In our study, we evaluated the concordance of indications of Paprosky’s algorithm and the CT-ARA and the surgeries effectively performed. We reported concordance of indication in 56,2% of cases with the Paprosky’s algorithm and in 63,8% of cases with the CT-ARA. Analysing only the most recent patients (Group 2) we reported even higher difference of concordance (67,3% Paprosky’s algorithm and 83,7% CT-ARA).

Moreover, the concordance of the CT-ARA among Group 1 and Group 2 was significantly different. This difference may be justified by the fact that Group 2 represents the more recent cohort. The surgical strategy for these patients may be influenced by the increasing use of high quality preoperative CT. Secondly, the progressive spread of new prosthetic materials and designs could have influenced surgeons’ decisions also without a determined algorithm.
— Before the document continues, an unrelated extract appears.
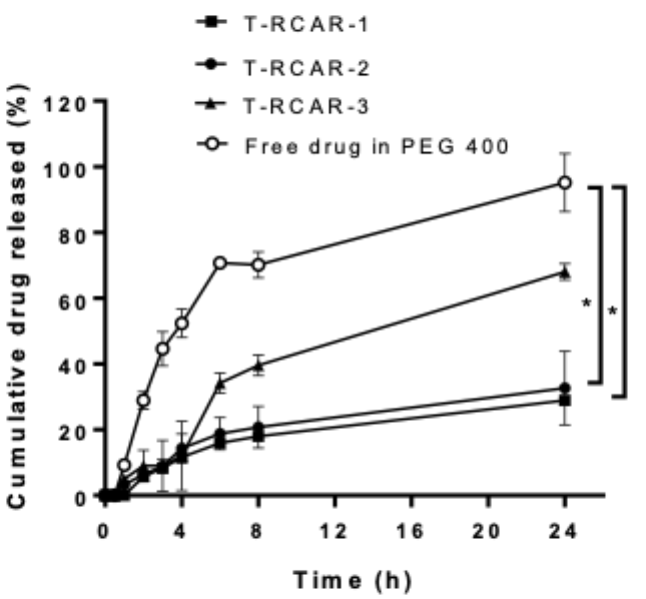
Figure 1. In vitro drug release profiles of free drug R-carvedilol dissolved in PEG 400 and three R-carvedilol-loaded transfersomes (T-RCARs). Formulations containing 100 µ g of R-carvedilol (concentration 40 ug/mL in 2.5 mL PBS) were loaded in the Pur-A-Lyzer Maxi Dialysis tube, which was immersed in 100 mL of PBS (pH 7.4) as the release medium. Three independent samples were set up for each formulation. At various time points, 1 mL of samples were withdrawn from the medium and replaced with 1 mL of fresh PBS. The samples were analyzed via HPLC. Data are presented as mean ± SEM (n = 3). *: p < 0.05 based on ordinary one-way ANOVA and Dunnett’s multiple comparisons test.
There are some limitations in this study. First, the retrospective design of the study may influence the its validity. The second weakness is that some categories of the CT-ARA are represented only by few patients. Finally, a limitation of all classifications and algorithms with therapeutic indications is the necessity of further updates for the continuous advancement of diagnostic and therapeutic technologies.

Conclusions

Management of periacetabular massive bone loss is one of the most challenging aspect of hip revision surgery. Meticulous pre-operative planning is essential to achieve stable and long-lasting fixation of the acetabular cup. The proposed CT-based Acetabular Revision Algorithm (CT-ARA) may be a useful tool for the preoperative decision-making process.